As you approach retirement, it’s a good idea to estimate the costs you’re likely to encounter. And, once you have your costs tallied up, it’s a good idea to think about how to reduce them. That brings us to the next item.
Unless you’re a superstar gold-medalist saver, your income will likely decrease significantly once you retire. While some seniors can remain living in the same home they lived in before retirement, many others find it financially helpful to downsize by searching for an affordable home.
Downsizing often refers to opting for a smaller, more inexpensive home, but it can also refer to different lifestyle changes. Maybe that yearly trip to Europe has to become a once-every-two-years thing, or perhaps some of the luxury brands you’ve come to like have to be swapped for more sensible options.

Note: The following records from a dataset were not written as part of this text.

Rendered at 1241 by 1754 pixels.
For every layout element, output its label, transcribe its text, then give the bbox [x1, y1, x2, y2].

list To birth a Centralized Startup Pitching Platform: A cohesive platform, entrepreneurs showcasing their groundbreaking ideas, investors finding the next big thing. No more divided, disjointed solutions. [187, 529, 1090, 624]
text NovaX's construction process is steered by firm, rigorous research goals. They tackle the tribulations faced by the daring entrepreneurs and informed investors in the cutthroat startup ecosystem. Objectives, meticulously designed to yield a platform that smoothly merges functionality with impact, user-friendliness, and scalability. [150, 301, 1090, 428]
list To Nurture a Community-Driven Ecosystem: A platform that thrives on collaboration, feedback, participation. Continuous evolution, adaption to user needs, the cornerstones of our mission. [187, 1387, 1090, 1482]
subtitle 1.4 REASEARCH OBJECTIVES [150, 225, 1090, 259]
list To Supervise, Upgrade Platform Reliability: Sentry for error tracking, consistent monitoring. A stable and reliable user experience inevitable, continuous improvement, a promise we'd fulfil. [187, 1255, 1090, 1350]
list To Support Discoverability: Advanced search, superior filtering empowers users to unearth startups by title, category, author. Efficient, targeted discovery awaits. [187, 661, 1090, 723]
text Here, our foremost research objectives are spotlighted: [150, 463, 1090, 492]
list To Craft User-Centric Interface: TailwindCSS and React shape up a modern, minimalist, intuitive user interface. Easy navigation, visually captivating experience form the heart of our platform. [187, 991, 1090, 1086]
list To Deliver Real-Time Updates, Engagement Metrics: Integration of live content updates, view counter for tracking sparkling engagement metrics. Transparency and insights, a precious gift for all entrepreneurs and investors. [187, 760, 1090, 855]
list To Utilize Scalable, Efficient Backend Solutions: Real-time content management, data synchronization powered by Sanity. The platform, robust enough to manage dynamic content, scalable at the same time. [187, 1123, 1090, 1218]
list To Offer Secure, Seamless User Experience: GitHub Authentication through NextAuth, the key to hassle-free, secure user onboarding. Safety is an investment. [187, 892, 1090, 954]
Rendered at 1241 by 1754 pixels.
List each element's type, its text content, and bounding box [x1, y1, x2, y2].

Ultimately, it’s up to you.
Work With A Professional
When all else fails, it’s a perfectly valid choice to work with a professional retirement planner. Retirement is a huge change; there’s no shame in needing a helping hand as you make the transition from career life to retirement life. A retirement planner might help map out your finances, find places where you can cut costs, and identify additional sources of income.
A professional can also support you long before you actually retire, aiding in planning, investing, and building up your savings. Remember: the earlier you get started, the more you’re likely to have, and the more time you’ll have to adjust when you need to. With the right planning and foresight, a comfortable retirement is possible.